伯里斯: 我认为这是我们不能回避的事情。这是我们需要拥抱的事情。所有这些工作和努力的最终目标是将受益的病人。我们必须把对病人最好的东西放在我们所做的一切的中心。有经济压力和时间压力,有很多机会走捷径。在这一点上,我们处于一个病人需要获得最佳机会以获得正确药物和正确治疗的位置,因此进行临床研究,发布结果,推动事情发展,永不满足于第二。

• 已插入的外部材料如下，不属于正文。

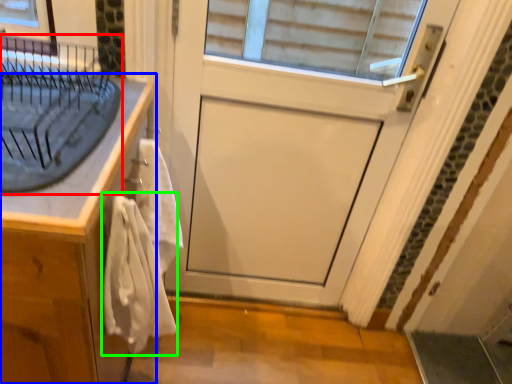
Question: Which is farther away from sink (highlighted by a red box)? cabinetry (highlighted by a blue box) or bath towel (highlighted by a green box)?

Choices:
 (A) cabinetry
 (B) bath towel

Answer: (B)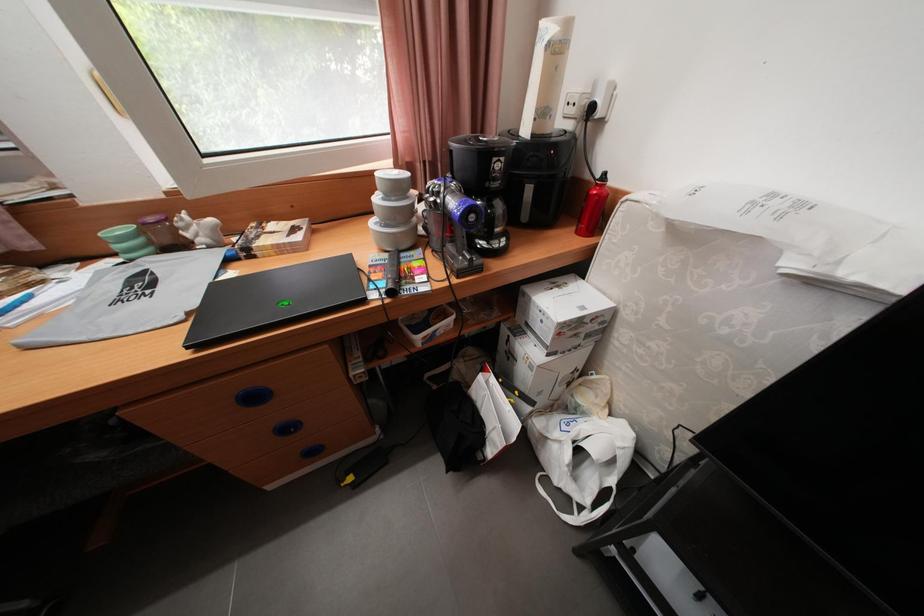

我相信我们低估了人口和个别病人对我们作为医生和科学领导者的信任。世界上现在有很多关于我们的医疗保健做对或做错的噪音,而如果你没有良好的健康,你就什么都没有,这一点非常重要。这是一个陈词滥调,但这是真的。这是我们生命中最重要的事情之一。公众确实指望医生和科学领导者确保我们推动我们所能提供的最好的东西。

EBO 您希望进入医学领域的年轻医生永远不要忽视什么?

伯里斯: 我们被数据淹没。我们拥有了我们想要的所有信息。它正在向前发展。有人工智能,现在一切都是自动化的,电子和科技等。我认为我们不能失去它的人性方面。归根结底,这是一门与人打交道的生意。那个人仍然想要那种联系。我鼓励我们的医生了解他们的病人。他们在就诊之外还有生活,而且对他们生活的洞察往往是帮助他们实现他们想要的医疗保健的关键,特别是在癌症领域。那个病人也把很多信任放在你身上,所以要鼓励他们。在当今所有的科学和信息中,把你正在照顾的人放在中心。一次一个病人。

你也必须热爱你所做的事情,必须爱你将与之共事的人。你将在工作上花很多时间。我很幸运地被引导进入癌症方向,并在癌症领域拥有职业生涯,但它对我有效,主要是因为我确实喜欢与癌症病人在一起,也喜欢与肿瘤学家在一起。每个医学专家都有自己的感觉和文化,我最终与合适的人在一起。

EBO 您会用哪3个词来总结您的职业生涯?

伯里斯: 善意。同情。感恩。

参考文献

Shaw ML. 获得护理:伯里斯说,与我们的病人团结一致,我们共同加速进步。《美国管理医疗杂志》. 2020;26(特刊6):SP179.